Entries taken from a collection:
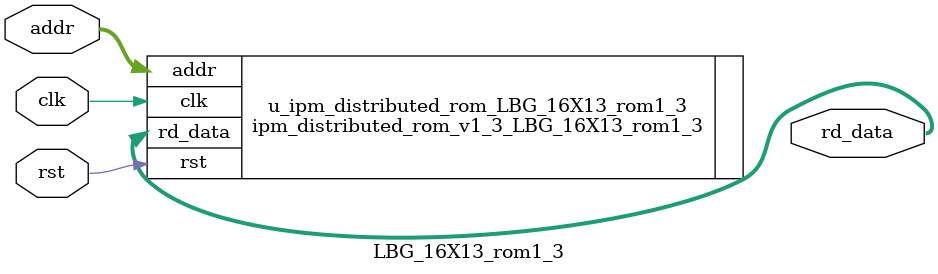
<source format=v>


`timescale 1 ns / 1 ps
module LBG_16X13_rom1_3
    (
     addr        ,
     rst         ,
     clk         ,
     rd_data
    );

    localparam ADDR_WIDTH = 8 ; //@IPC int 4,10

    localparam DATA_WIDTH = 14 ; //@IPC int 1,256

    localparam RST_TYPE = "ASYNC" ; //@IPC enum ASYNC,SYNC

    localparam OUT_REG = 0 ; //@IPC bool

    localparam INIT_ENABLE = 1 ; //@IPC bool

    localparam INIT_FILE = "D:/PDS_FPGA/Audio_test/ipcore/LBG_16X13_rom1_3/rtl/VQ3_LBG_16X13_rom1_3.dat" ; //@IPC string

    localparam FILE_FORMAT = "BIN" ; //@IPC enum BIN,HEX


     output   wire  [DATA_WIDTH-1:0]       rd_data ;
     input    wire  [ADDR_WIDTH-1:0]       addr    ;
     input                                 clk     ;
     input                                 rst     ;

ipm_distributed_rom_v1_3_LBG_16X13_rom1_3
   #(
     .ADDR_WIDTH    (ADDR_WIDTH     ), //address width   range:4-10
     .DATA_WIDTH    (DATA_WIDTH     ), //data width      range:4-256
     .RST_TYPE      (RST_TYPE       ), //reset type   "ASYNC_RESET" "SYNC_RESET"
     .OUT_REG       (OUT_REG        ), //output options :non_register(0)  register(1)
     .INIT_FILE     (INIT_FILE      ), //legal value:"NONE" or "initial file name"
     .FILE_FORMAT   (FILE_FORMAT    )  //initial data format : "bin" or "hex"
    )u_ipm_distributed_rom_LBG_16X13_rom1_3
    (
     .rd_data       (rd_data        ),
     .addr          (addr           ),
     .clk           (clk            ),
     .rst           (rst            )

    );
endmodule

</source>
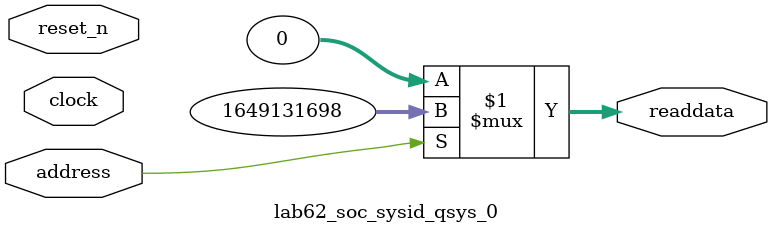
<source format=v>



// synthesis translate_off
`timescale 1ns / 1ps
// synthesis translate_on

// turn off superfluous verilog processor warnings 
// altera message_level Level1 
// altera message_off 10034 10035 10036 10037 10230 10240 10030 

module lab62_soc_sysid_qsys_0 (
               // inputs:
                address,
                clock,
                reset_n,

               // outputs:
                readdata
             )
;

  output  [ 31: 0] readdata;
  input            address;
  input            clock;
  input            reset_n;

  wire    [ 31: 0] readdata;
  //control_slave, which is an e_avalon_slave
  assign readdata = address ? 1649131698 : 0;

endmodule



</source>
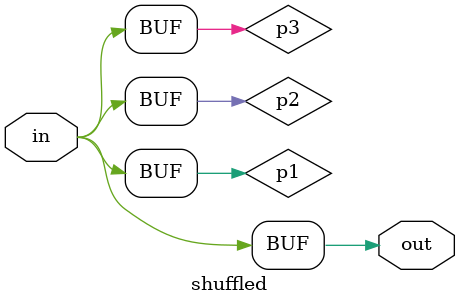
<source format=sv>
module shuffled (
    input  logic [0:0] in,
    output logic [0:0] out
);
   wire [0:0] p1, p2, p3;

   assign p1 = in;
   assign out = p3;
   assign p3 = p2;
   assign p2 = p1;
endmodule

</source>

Work instructions
Produce an exact copy of the records above, leaving out the pictures.

Answer below
<source format=v>


`timescale 1 ns / 1 ps
module LBG_16X13_rom1_3
    (
     addr        ,
     rst         ,
     clk         ,
     rd_data
    );

    localparam ADDR_WIDTH = 8 ; //@IPC int 4,10

    localparam DATA_WIDTH = 14 ; //@IPC int 1,256

    localparam RST_TYPE = "ASYNC" ; //@IPC enum ASYNC,SYNC

    localparam OUT_REG = 0 ; //@IPC bool

    localparam INIT_ENABLE = 1 ; //@IPC bool

    localparam INIT_FILE = "D:/PDS_FPGA/Audio_test/ipcore/LBG_16X13_rom1_3/rtl/VQ3_LBG_16X13_rom1_3.dat" ; //@IPC string

    localparam FILE_FORMAT = "BIN" ; //@IPC enum BIN,HEX


     output   wire  [DATA_WIDTH-1:0]       rd_data ;
     input    wire  [ADDR_WIDTH-1:0]       addr    ;
     input                                 clk     ;
     input                                 rst     ;

ipm_distributed_rom_v1_3_LBG_16X13_rom1_3
   #(
     .ADDR_WIDTH    (ADDR_WIDTH     ), //address width   range:4-10
     .DATA_WIDTH    (DATA_WIDTH     ), //data width      range:4-256
     .RST_TYPE      (RST_TYPE       ), //reset type   "ASYNC_RESET" "SYNC_RESET"
     .OUT_REG       (OUT_REG        ), //output options :non_register(0)  register(1)
     .INIT_FILE     (INIT_FILE      ), //legal value:"NONE" or "initial file name"
     .FILE_FORMAT   (FILE_FORMAT    )  //initial data format : "bin" or "hex"
    )u_ipm_distributed_rom_LBG_16X13_rom1_3
    (
     .rd_data       (rd_data        ),
     .addr          (addr           ),
     .clk           (clk            ),
     .rst           (rst            )

    );
endmodule

</source>
<source format=v>



// synthesis translate_off
`timescale 1ns / 1ps
// synthesis translate_on

// turn off superfluous verilog processor warnings 
// altera message_level Level1 
// altera message_off 10034 10035 10036 10037 10230 10240 10030 

module lab62_soc_sysid_qsys_0 (
               // inputs:
                address,
                clock,
                reset_n,

               // outputs:
                readdata
             )
;

  output  [ 31: 0] readdata;
  input            address;
  input            clock;
  input            reset_n;

  wire    [ 31: 0] readdata;
  //control_slave, which is an e_avalon_slave
  assign readdata = address ? 1649131698 : 0;

endmodule



</source>
<source format=sv>
module shuffled (
    input  logic [0:0] in,
    output logic [0:0] out
);
   wire [0:0] p1, p2, p3;

   assign p1 = in;
   assign out = p3;
   assign p3 = p2;
   assign p2 = p1;
endmodule

</source>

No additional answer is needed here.